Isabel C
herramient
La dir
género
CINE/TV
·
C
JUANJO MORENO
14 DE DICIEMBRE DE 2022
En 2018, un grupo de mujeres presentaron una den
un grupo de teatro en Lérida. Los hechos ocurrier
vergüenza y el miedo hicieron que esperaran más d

Your goal: Please return all lines in the material above that include the word "grupo".

Task output:
En 2018, un grupo de mujeres presentaron una den
un grupo de teatro en Lérida. Los hechos ocurrier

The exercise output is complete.